ТОСКА ПО БУДУЩЕМУ

ТОСКА ПО БУДУЩЕМУ

Наши отношения с прошлыми веками не однозначны: с одной стороны, мы свысока смотрим на времена карет и парусников, но с другой — грустим по «прекрасным дамам», тоскуем по рыцарям и мушкетерам и испытываем нечто вроде упрека, когда думаем о тех, кого называли «невольниками чести». И нам вовсе нет дела до того, что во времена «плаща и шпаги» убийство становилось делом доблести, — нам важна сама доблесть, нам нет дела, что романтическая литература идеализировала своих героев, нам важен сам идеал, сам герой. Они стали той твердой и вполне конвертируемой валютой, по которой мы, наследники всего опыта и гуманизма прошлых веков, можем оценивать нашу духовную жизнь.

================

• [Задание]:
Перепишите слово в слово весь текст «Тоска по будущему», приведенный выше.

================

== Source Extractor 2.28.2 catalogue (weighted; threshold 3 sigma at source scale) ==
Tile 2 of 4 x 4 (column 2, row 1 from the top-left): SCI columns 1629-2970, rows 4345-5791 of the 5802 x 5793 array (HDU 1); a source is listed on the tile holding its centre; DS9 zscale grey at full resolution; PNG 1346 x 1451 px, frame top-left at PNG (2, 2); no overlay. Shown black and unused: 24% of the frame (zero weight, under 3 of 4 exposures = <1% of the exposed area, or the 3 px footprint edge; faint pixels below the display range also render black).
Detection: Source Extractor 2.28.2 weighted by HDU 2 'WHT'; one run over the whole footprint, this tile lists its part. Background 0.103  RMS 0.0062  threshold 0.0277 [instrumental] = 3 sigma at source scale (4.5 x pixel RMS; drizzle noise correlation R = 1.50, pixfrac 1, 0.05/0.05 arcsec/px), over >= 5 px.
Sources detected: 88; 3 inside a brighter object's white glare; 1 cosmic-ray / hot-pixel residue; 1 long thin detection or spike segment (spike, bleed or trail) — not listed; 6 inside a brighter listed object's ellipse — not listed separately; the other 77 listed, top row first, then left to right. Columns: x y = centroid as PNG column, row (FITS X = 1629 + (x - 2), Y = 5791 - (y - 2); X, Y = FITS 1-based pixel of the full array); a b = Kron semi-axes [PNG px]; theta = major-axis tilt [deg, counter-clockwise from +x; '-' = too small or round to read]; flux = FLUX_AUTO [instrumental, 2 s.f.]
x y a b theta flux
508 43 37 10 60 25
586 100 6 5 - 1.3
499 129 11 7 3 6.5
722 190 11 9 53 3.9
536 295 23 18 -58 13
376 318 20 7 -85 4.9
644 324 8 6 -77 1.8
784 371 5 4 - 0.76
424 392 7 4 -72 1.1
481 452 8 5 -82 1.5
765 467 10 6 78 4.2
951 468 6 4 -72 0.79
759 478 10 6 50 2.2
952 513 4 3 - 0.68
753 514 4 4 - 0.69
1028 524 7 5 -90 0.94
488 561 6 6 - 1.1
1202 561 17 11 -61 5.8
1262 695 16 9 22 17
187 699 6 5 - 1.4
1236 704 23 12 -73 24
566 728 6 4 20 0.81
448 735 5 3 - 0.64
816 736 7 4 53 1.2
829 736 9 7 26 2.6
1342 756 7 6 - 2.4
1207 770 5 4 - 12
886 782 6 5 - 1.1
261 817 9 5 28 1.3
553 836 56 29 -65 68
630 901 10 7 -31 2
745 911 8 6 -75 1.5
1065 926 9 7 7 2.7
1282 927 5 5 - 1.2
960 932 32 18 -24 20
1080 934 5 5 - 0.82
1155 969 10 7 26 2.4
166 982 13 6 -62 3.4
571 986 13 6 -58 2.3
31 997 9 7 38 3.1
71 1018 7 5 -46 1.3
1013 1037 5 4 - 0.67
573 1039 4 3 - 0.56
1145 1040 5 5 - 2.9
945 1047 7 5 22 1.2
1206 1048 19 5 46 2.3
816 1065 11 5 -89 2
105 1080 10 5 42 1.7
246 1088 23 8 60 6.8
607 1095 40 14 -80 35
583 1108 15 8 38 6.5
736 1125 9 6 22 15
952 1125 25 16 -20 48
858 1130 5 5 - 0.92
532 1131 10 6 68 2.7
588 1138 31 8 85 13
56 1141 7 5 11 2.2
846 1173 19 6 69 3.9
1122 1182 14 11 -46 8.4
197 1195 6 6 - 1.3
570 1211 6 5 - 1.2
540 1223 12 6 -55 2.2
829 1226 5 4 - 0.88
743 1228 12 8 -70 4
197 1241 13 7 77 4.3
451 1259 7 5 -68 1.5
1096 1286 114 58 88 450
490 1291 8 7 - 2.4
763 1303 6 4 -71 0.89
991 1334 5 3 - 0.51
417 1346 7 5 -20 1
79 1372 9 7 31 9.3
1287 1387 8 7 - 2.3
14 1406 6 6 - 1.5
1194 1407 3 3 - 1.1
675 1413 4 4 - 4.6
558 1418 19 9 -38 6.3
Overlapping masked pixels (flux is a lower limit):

================

• [Письменный ответ]:
ТОСКА ПО БУДУЩЕМУ

ТОСКА ПО БУДУЩЕМУ

Наши отношения с прошлыми веками не однозначны: с одной стороны, мы свысока смотрим на времена карет и парусников, но с другой — грустим по «прекрасным дамам», тоскуем по рыцарям и мушкетерам и испытываем нечто вроде упрека, когда думаем о тех, кого называли «невольниками чести». И нам вовсе нет дела до того, что во времена «плаща и шпаги» убийство становилось делом доблести, — нам важна сама доблесть, нам нет дела, что романтическая литература идеализировала своих героев, нам важен сам идеал, сам герой. Они стали той твердой и вполне конвертируемой валютой, по которой мы, наследники всего опыта и гуманизма прошлых веков, можем оценивать нашу духовную жизнь.